▶ WHAT IS REQUIRED
Begin at the first line of the records below and, please, give each line again exactly until the line with "Document page, 1275x1650 pixels." is included.

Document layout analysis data
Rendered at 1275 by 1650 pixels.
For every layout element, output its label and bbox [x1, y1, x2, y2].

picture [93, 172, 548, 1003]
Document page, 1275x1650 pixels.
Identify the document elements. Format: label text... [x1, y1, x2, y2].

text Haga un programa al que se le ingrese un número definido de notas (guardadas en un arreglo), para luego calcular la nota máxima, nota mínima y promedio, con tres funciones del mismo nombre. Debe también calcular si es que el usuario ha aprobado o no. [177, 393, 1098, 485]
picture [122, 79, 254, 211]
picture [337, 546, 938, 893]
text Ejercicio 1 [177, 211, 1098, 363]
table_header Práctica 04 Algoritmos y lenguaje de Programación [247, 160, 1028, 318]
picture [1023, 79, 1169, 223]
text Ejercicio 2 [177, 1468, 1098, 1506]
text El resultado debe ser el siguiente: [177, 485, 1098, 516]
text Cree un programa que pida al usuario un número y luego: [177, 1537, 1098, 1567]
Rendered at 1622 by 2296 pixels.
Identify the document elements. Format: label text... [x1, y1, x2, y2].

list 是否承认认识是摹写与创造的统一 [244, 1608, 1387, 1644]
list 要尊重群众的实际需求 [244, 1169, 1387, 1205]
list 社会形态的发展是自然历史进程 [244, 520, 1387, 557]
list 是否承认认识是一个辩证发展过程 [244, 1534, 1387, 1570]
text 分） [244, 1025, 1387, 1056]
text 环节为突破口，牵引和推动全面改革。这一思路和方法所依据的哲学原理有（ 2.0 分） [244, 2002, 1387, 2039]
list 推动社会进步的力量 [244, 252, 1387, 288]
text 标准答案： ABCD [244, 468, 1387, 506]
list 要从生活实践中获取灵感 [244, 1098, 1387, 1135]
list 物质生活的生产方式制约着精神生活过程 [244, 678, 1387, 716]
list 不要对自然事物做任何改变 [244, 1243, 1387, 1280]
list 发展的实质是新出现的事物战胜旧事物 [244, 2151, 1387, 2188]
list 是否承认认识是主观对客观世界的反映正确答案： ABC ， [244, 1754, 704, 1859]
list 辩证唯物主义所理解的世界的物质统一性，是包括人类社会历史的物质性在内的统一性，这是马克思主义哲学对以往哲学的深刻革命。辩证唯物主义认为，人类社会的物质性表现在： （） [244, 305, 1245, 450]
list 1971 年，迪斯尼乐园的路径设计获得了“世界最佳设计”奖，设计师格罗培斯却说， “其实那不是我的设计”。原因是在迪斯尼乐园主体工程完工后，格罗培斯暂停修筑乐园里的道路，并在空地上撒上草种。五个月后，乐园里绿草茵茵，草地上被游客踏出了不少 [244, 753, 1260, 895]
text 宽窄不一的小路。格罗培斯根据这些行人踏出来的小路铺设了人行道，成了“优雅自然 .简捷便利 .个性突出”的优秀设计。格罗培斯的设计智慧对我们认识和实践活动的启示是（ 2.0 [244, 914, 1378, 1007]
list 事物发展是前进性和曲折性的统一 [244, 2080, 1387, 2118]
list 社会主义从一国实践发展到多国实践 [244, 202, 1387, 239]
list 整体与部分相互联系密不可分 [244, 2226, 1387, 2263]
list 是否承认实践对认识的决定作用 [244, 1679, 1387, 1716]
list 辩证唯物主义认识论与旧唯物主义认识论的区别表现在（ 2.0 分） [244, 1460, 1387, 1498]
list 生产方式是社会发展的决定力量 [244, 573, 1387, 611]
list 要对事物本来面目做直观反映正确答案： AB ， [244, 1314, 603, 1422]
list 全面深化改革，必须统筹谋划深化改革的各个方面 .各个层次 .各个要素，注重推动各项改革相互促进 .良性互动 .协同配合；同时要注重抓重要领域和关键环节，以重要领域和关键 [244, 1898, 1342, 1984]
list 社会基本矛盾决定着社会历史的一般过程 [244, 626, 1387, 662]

▶ SOLUTION TO THIS EXERCISE
Rendered at 1275 by 1650 pixels.
For every layout element, output its label and bbox [x1, y1, x2, y2].

picture [93, 172, 548, 1003]
Document page, 1275x1650 pixels.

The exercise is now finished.